Syria Deeply: How does this apply to conflicts that include non-state actors, who are not committed to IHL?
Krzysiek: In the ICRC’s over-150-year history, we have seen non-state actors with whom we could engage over IHL, its principles and the conduct of hostilities. At the same time, we do recognize it will always be a challenge for us.
As the ICRC, we do engage in confidential dialogue with the parties but the pressure should also come from elsewhere.
Syria Deeply: Even in Raqqa and Deir Ezzor?
Krzysiek: These are places where we face problems and cannot have regular operations.
The ICRC should not be the only one talking to all sides of the conflict about life-saving IHL provisions and how to convince armed actors to comply. It’s the responsibility of all of us: the international community, media, social media influencers, actors with leverage on the ground.

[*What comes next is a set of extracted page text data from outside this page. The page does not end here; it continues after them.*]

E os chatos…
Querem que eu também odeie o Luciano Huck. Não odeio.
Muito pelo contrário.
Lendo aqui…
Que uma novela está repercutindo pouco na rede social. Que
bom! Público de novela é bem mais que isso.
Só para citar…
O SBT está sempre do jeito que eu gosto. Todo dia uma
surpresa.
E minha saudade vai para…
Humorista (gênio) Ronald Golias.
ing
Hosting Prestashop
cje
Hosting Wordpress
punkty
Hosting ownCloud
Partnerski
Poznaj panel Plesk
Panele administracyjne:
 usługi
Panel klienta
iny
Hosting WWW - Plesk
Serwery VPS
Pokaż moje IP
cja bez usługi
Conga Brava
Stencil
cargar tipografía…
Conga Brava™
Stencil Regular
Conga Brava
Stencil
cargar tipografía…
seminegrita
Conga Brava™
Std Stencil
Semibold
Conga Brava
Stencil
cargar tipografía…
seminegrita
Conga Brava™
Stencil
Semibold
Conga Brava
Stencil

Life-saving provisions include the distinction between military and civilian objects, proportionality- the harm inflicted on civilians cannot outweigh the military value of an attack- and the rule of precaution, which requires parties to ensure these standards are met before an attack, and to stop if they cannot. In Raqqa, and many other places in Syria, civilians are already paying the price for the absence of these provisions.
The question is, should we give up? We have to keep trying. It might not happen now, and it might not happen tomorrow, but it’s our responsibility to raise awareness about policies, solutions and programming that must be applied once the guns go silent.
Even if the conflict in Syria finishes tomorrow, we will be dealing with the humanitarian consequences for decades, so we are not done yet, and we will not be done for a long time.
The interview has been edited for length and clarity.